2) Get Tom Russell's "The Long Way Around." RWP and Skeeter Master will tell you this guy is an awesome storyteller. These songs are great. I can't stop listening to it.
Who can question the rhetoric, the media? That would depend on where you stand. Members of the blog went into a discussion about "the liberal media". Would the media really be considered "liberal" if they are just regurgitating rhetoric the conservative think tanks are using to unite their base? Is it possible that both the media and progressives are just reacting to the conservative language? The progressives are always on the defensive. Are progressives giving in and moving to the right to appease the middle? It seems to me the conservatives are unwavering, never moving to the left. They are winning. Are conservatives to blame? Maybe instead of being as Howard Dean and Seamhead say "Republican Lite", the progressives need their own rhetoric. Maybe they need not to waiver and give in to polling analysis on an issue by issue basis. How can progressives go on the offensive rather than on the defensive?
According to George Lakoff, Professor of Cognitive Science and Linguistics at University of Cal-Berkeley, there are eleven points progressives need to take back public discourse. I thought I would share these with everyone. Maybe we can beat the old record of replies.
1. Recognize what conservatives have done right and where progressives have missed the boat. What they have done correctly is frame the issues in their perspective.
2. Don't think of an elephant. If you use their language and their framing and just argue against it, you lose because you reinforce their frame.
3. The truth alone will not set you free.
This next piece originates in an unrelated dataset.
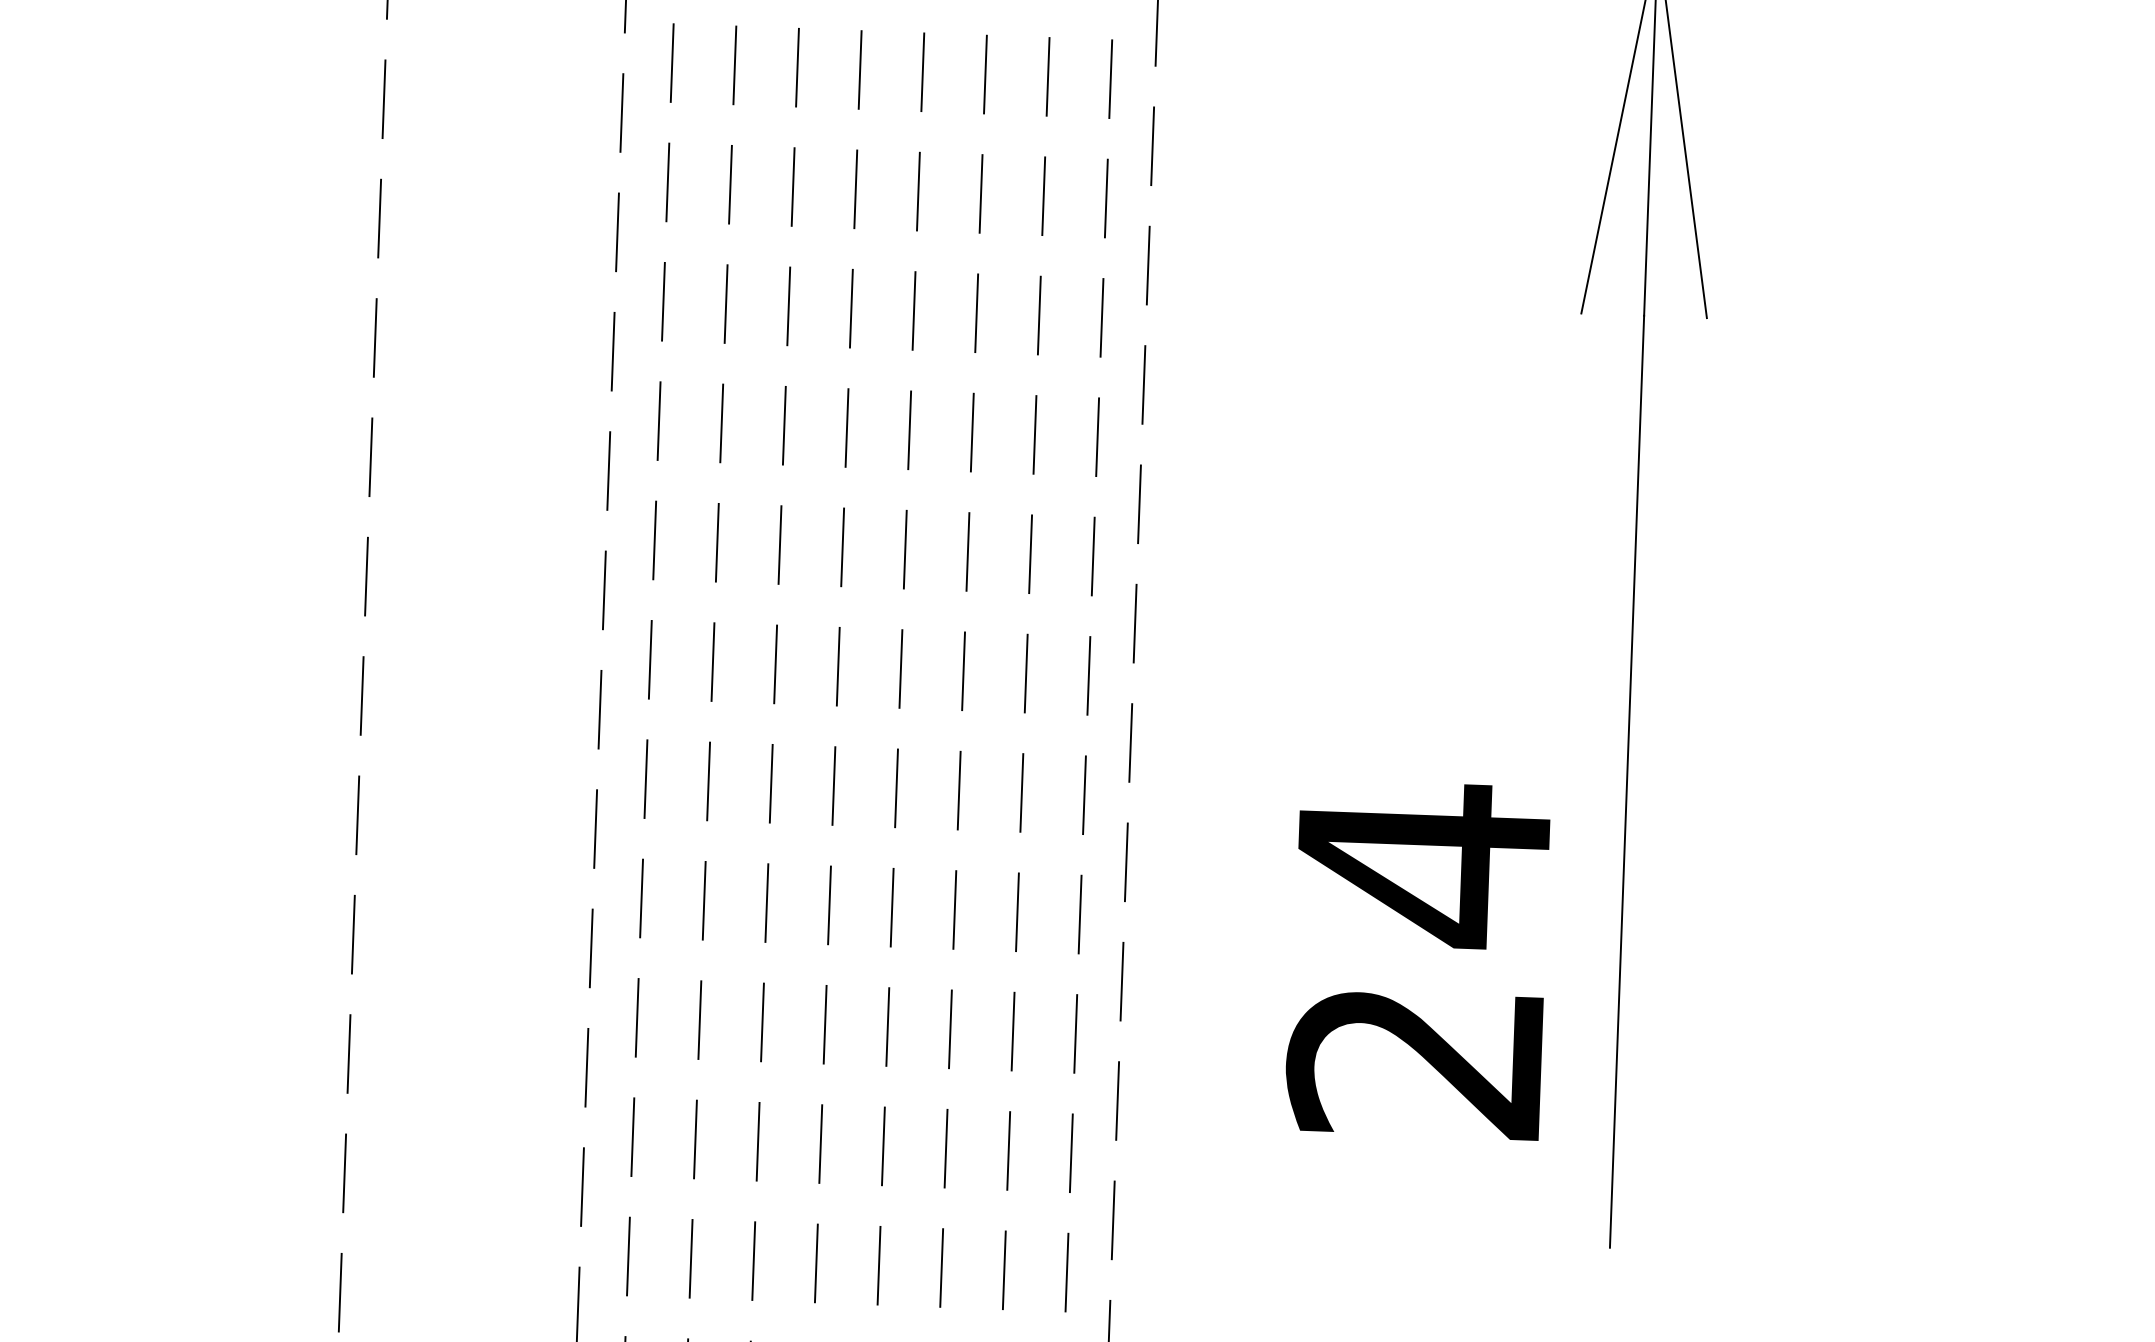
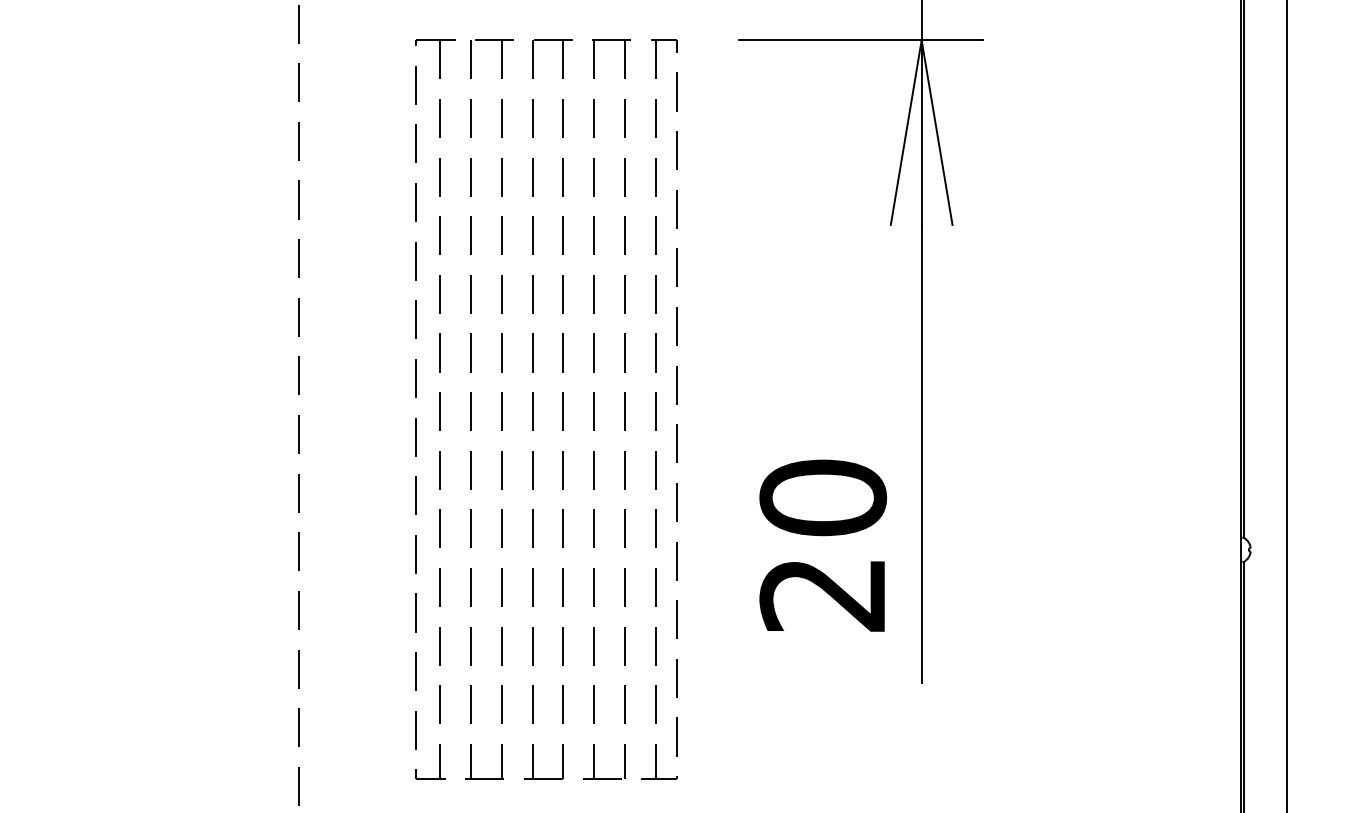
text: (1423, 865) -> (823, 498), 24 -> 20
Just speaking the truth doesn't work. You must frame it from your perspective.
4. Speak from your moral perspective at all times. Progressive policies follow from progressive values. Get clear on your values and use the language of values.
5. Understand where conservatives are coming from. Be able to explain why they believe and what they believe.
6. Think strategically, across all issues. Think in terms of large moral goals, not in terms of programs for their own sake.
7. Think about consequences of proposals. Form progressive slippery slope initiatives. (Here's your chance Seamhead with that partial-birth abortion talk. It's a first step down the slope to end abortion)
8. Remember that voters vote their identity and values, which need not coincide with their self interests.
9. Unite! And Cooperate!
10. Be proactive, not reactive.
11. Speak to your base. Never move to the right.
Just to add some gas to the fire, Lakoff states that "eighty percent of all talking heads on television are from conservative think tanks. In 2002 four times as much money was spent on research by the right as by the left, and they got four times as much media time. They get what they pay for."
On with the discussion.
Friday, February 03, 2006
Wednesday, February 01, 2006
I think I'll vote for McCain in the next election. And, I hope Hillary runs.